David Craig - Mapping the Future of Entertainment: Social Media
Published on Nov 23, 2015
David Craig, Annenberg Communication Management
Professor Craig teaches in the Master of Communication Management (MCM) program. His course topics and research interests include traditional and digital, global and national, professional and amateur, media and entertainment industries, production studies and culture, transmedia and cross-media production and management, and LGBT media, advocacy, and activism. He has spoken on numerous panels including Transforming Hollywood 5, Silicon Beach LA, and E2: The Evolution of Entertainment Conference and appeared on numerous press and TV news outlets including Bloomberg TV.

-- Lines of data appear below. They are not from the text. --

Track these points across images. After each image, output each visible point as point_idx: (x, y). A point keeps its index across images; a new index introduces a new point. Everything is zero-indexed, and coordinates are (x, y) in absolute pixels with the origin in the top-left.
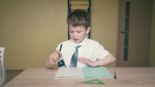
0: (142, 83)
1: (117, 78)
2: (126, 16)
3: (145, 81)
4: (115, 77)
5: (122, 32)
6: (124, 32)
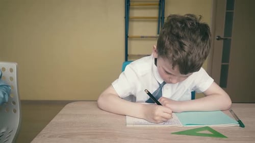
2: (227, 10)
5: (219, 38)
6: (223, 37)
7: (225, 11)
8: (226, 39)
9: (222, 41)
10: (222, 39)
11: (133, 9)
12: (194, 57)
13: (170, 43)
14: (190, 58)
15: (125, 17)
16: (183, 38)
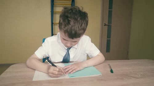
0: (139, 76)
1: (114, 72)
2: (109, 9)
3: (142, 74)
4: (112, 71)
5: (105, 25)
6: (107, 24)
7: (108, 10)
8: (109, 25)
9: (107, 26)
10: (107, 25)
11: (56, 6)
12: (76, 28)
13: (63, 21)
14: (73, 28)
15: (51, 12)
16: (70, 18)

Craig is currently working with renowned Australian media scholar Stuart Cunningham on a global, multiyear research initiative mapping the new screen ecology of the pro-amateur online entertainment industries. The research examines the role of online video platforms and applications with social network affordances (YouTube, Facebook, Twitch, Vine, Instagram, Victorious) that feature content creators and fan communities around the globe creating unique content and value proposition that are now garnering millions from advertisers and IP exploitation. Also included in the rise of next-gen media management organizations, including multi-channel networks, e.g, Fullscreen, Maker, and Machinima.
Professor Craig is also a multiple Emmy Award-nominated producer and former programming executives at A&E and Lifetime Television. Over the past three decades, he has produced over 30 projects, including 100+ hours of television, that included films, television movies, mini-series, and drama series, web series, graphic novels, and stage productions. He is a producer-partner in Media Nation, a cross-media production company and has sold, developed, and produced multiple projects at Lifetime, ABC, CBS, History, and Sony/Crackle. His IMDB link is David Craig - IMDb.
He holds a doctorate in Education from UCLA (2014) where he conducted a cultural history of the production and pedagogy of LGBT-themed, made-for-TV movies over the past four decades from That Certain Summer (1972) to The Normal Heart (2014). His advisors/committee included Douglas Kellner, John Caldwell, and Leah Lievrouw. In 2004, he earned his Masters in Cinema Studies from NYU.